Shaun Holland
3 minute read
14 Aug 2017
1:37 pm

DRIVEN: Functional, versatile new Mazda 3

Shaun Holland

Take this for a test drive, it will grow on you too.

To be honest, Mazda as a brand is not a carmaker which shows up much on my radar.



The allnew Mazda 3 hatchback was never on the wish list of cars that I would like to drive … and I reckon many other young adults would probably not give it a second glance either and would much rather go for the sportiness and style of the VW GTI range.

However, I wasn’t going to write off the Mazda 3 when I was offered the chance of spending a week with it. That’s because when I was younger, my parents owned an old Mazda 626, and that car was an extremely reliable family car until it was hijacked from our driveway in a typical South African manner.

And, after a week with the car, I can truly say: Don’t always believe the clichés and stereotypes – try things yourself and come to your own opinion.
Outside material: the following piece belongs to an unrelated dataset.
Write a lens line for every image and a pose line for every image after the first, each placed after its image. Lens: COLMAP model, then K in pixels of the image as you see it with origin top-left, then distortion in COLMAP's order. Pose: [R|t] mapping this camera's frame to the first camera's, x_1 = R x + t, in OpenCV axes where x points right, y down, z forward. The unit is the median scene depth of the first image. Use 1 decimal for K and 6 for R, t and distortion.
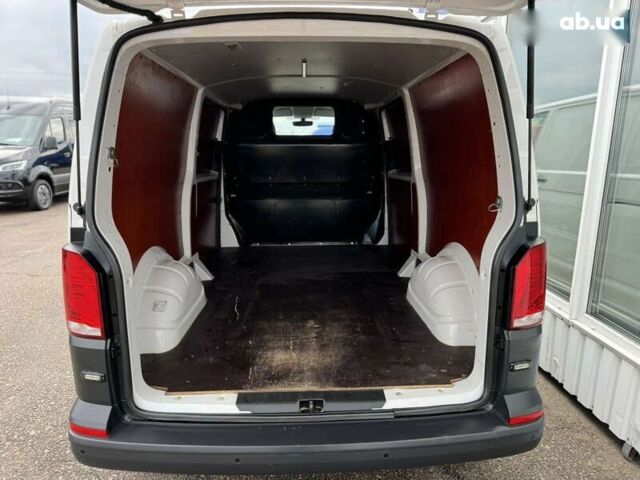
lens RADIAL K [[459.4, 0, 311.9], [0, 459.4, 259.4], [0, 0, 1]] dist [0.023843, -0.004959]
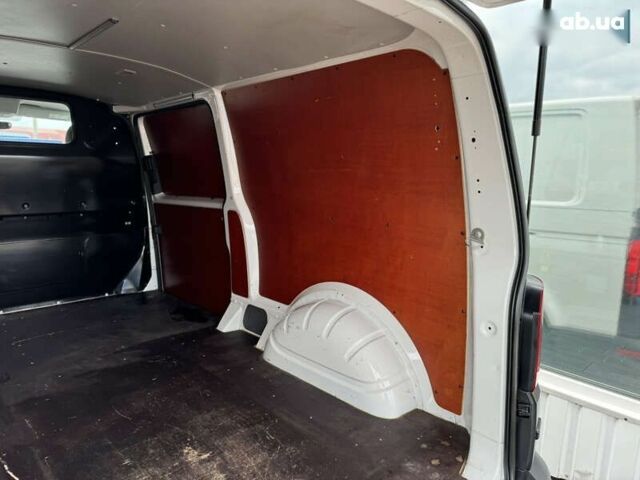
lens RADIAL K [[462.5, 0, 323.6], [0, 462.5, 251.3], [0, 0, 1]] dist [0.002212, -0.005963]
pose [[0.744090, -0.102178, 0.660219, -0.191084], [0.141428, 0.989929, -0.006188, -0.072554], [-0.652938, 0.097978, 0.751047, 0.327904]]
You might very well end up as surprised and pleased as I was with this Mazda.



I’m not going to touch on the stats this car produced because this is not a brochure for Mazda. I was solely concerned about how this car would fare for the most harsh critics – my family and friends.

I got to spend a week with the Mazda3 2.0L Astina Plus AT version, which is the flagship model in the range.
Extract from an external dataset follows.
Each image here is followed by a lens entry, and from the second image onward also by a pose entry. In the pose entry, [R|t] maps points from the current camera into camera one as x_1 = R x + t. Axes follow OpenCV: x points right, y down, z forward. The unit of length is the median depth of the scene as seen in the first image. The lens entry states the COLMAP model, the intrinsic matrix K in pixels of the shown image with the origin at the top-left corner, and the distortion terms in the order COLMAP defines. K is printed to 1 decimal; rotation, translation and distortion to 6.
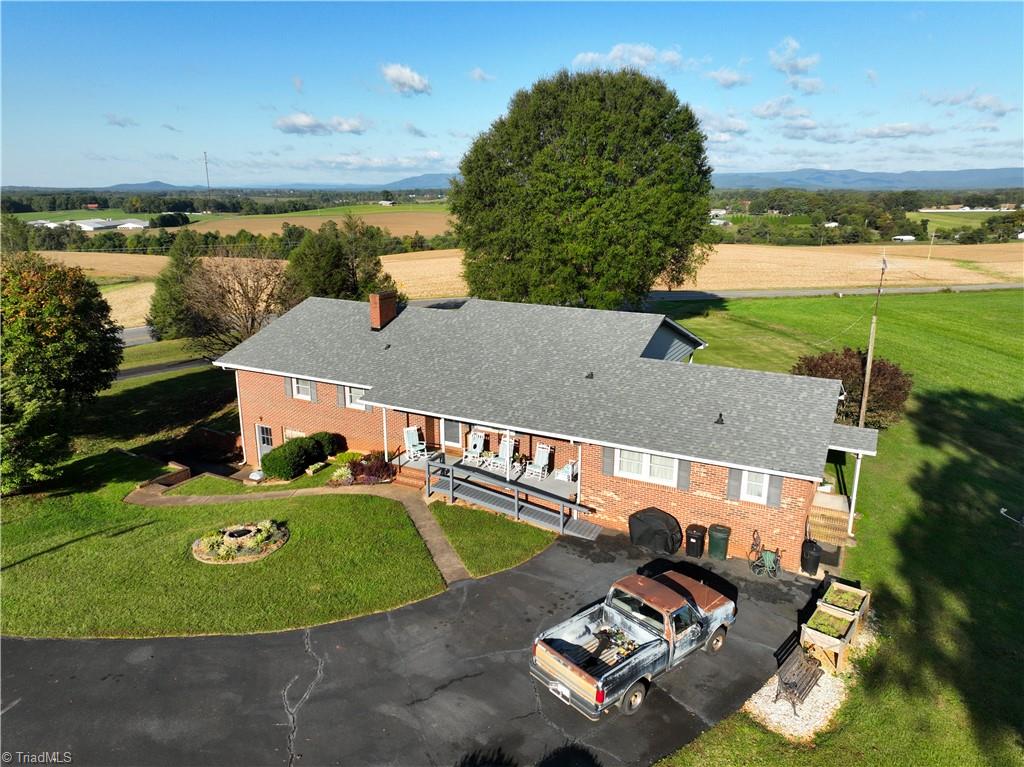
lens RADIAL K [[708.7, 0, 512.0], [0, 708.7, 383.5], [0, 0, 1]] dist [0.002808, 0.003323]
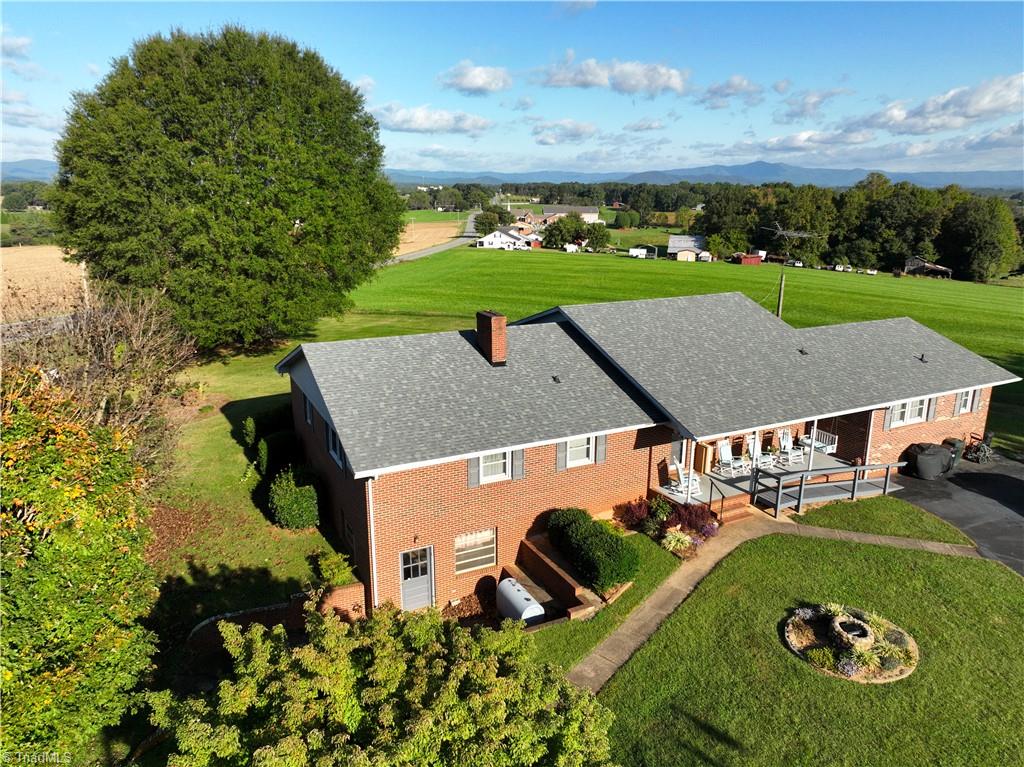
lens RADIAL K [[708.7, 0, 512.0], [0, 708.7, 383.5], [0, 0, 1]] dist [0.002808, 0.003323]
pose [[0.578043, -0.216863, 0.786662, -0.582093], [0.210860, 0.970993, 0.112737, -0.104029], [-0.788292, 0.100709, 0.607004, 0.423099]]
My overall first impression of the exterior was one of uncertainty: It didn’t have the sportiness or style that other carmakers were trending towards… but it certainly wasn’t ugly either.

It was only when I saw the interior that my entire perception of the car changed. Everything was very well put together, although some of the material seemed cheap.

All the instrument panels were well thought out and I loved the way the entire entertainment system in the car was built around ease of use for the driver. Being a tech geek, I was blown away at the sophistication in the media system.

It was easy to navigate your way around the vast array of options, from Bluetooth to SatNav, you name it and this little baby has it.

The best part of it all is that it’s part of the standard features of this particular model, so there is no need to purchase and install an after-market radio that’s barely compatible with your steering wheel controls.

I made it my mission to transport as many of my friends and family in the Mazda 3 as I could, so I could see how they reacted and how much it improved the quality of our trip.



I was pleasantly surprised at how many of my passengers had a positive reaction to the car.

Everybody loved it and as I spent more and more time with the Mazda 3 it started growing on me as well.

I loved the versatility of this vehicle. For a hatchback it was able to hold a rather sizeable amount of camera equipment, from a professional tripod, a huge aluminium case and studio lights.

Surprisingly, everything fitted with space to spare and this just made me want to use the Mazda 3 to take me from Jozi to Pretoria, back to Jozi, then to Sebokeng, then back to Jozi and before I knew it, 450km later, my time with this lovely vehicle was up.

Sadly life returned to normal and the squeaks that grace my 16-year-old car’s dashboard became my sad reality once again.